James Mason, on the other hand, does get something meatier and more complex to sink his teeth into. This was one of his earliest Hollywood films and his suave ambiguity was well used. His character’s acknowledgment of his flaws and weaknesses invites the viewer to weigh this man up, to consider him rather than merely sit in judgement. It’s the cocktail of arrogance, insecurity and self-awareness that lends a wretched and abject aspect to the final image we have of him, a portrait of vanity bereft.
Van Heflin’s role is a little odd or contrived. It’s almost as though he is parachuted into the picture as some transient righter of wrongs, a bluff and hearty action man, ace investigator and sage with a neat sideline in homespun philosophy and cooking skills. His determination to brush off a deeply smitten Cyd Charisse for, let’s face it, some pretty spurious and unconvincing reasons is difficult to swallow. Then after assuring Stanwyck he is not in the business of wooing other men’s wives he proceeds to do just that before departing the scene again. I can’t fault Heflin’s playing but I have to scratch my head over some of the logic surrounding how his character is written. That said, I’m never displeased to see him in a movie and there’s no getting away from the fact that it’s not every day you have the opportunity to see him involved in a punch up with Beverly Michaels. Married to the producer Voldemar Vetluguin and making her screen debut, Michaels arrives fairly late in the story but is pivotal in bring about the resolution. And finally, there’s some well crafted support offered by Gale Sondergaard, Nancy Reagan (still Nancy Davis at this stage) and William Conrad.

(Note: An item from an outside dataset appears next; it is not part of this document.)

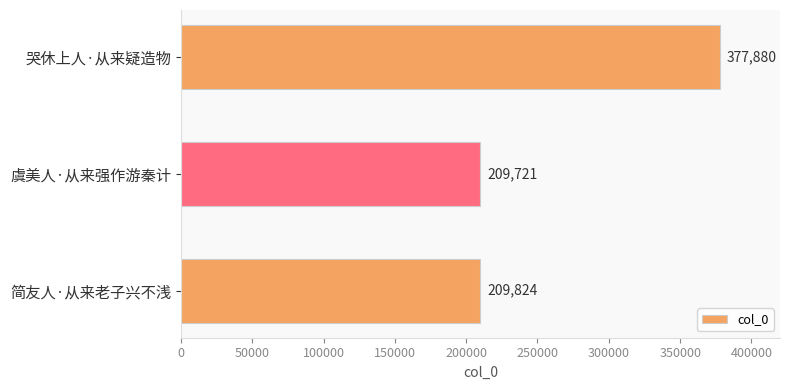

What is the change in value from 虞美人·从来强作游秦计 to 哭休上人·从来疑造物?

+168159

East Side, West Side was released on DVD years ago as part of a Barbara Stanwyck box set by Warner Brothers so it shouldn’t be that hard to locate. There are undoubtedly better melodramas around but it has that MGM sheen that is certainly attractive, boosted by Mervyn LeRoy’s tight direction and a Miklos Rozsa score. The crime element lifts it in the latter stages and there’s a lot to be said for any chance to spend an hour and three quarters in the company of a cast as classy and accomplished as this picture boasts.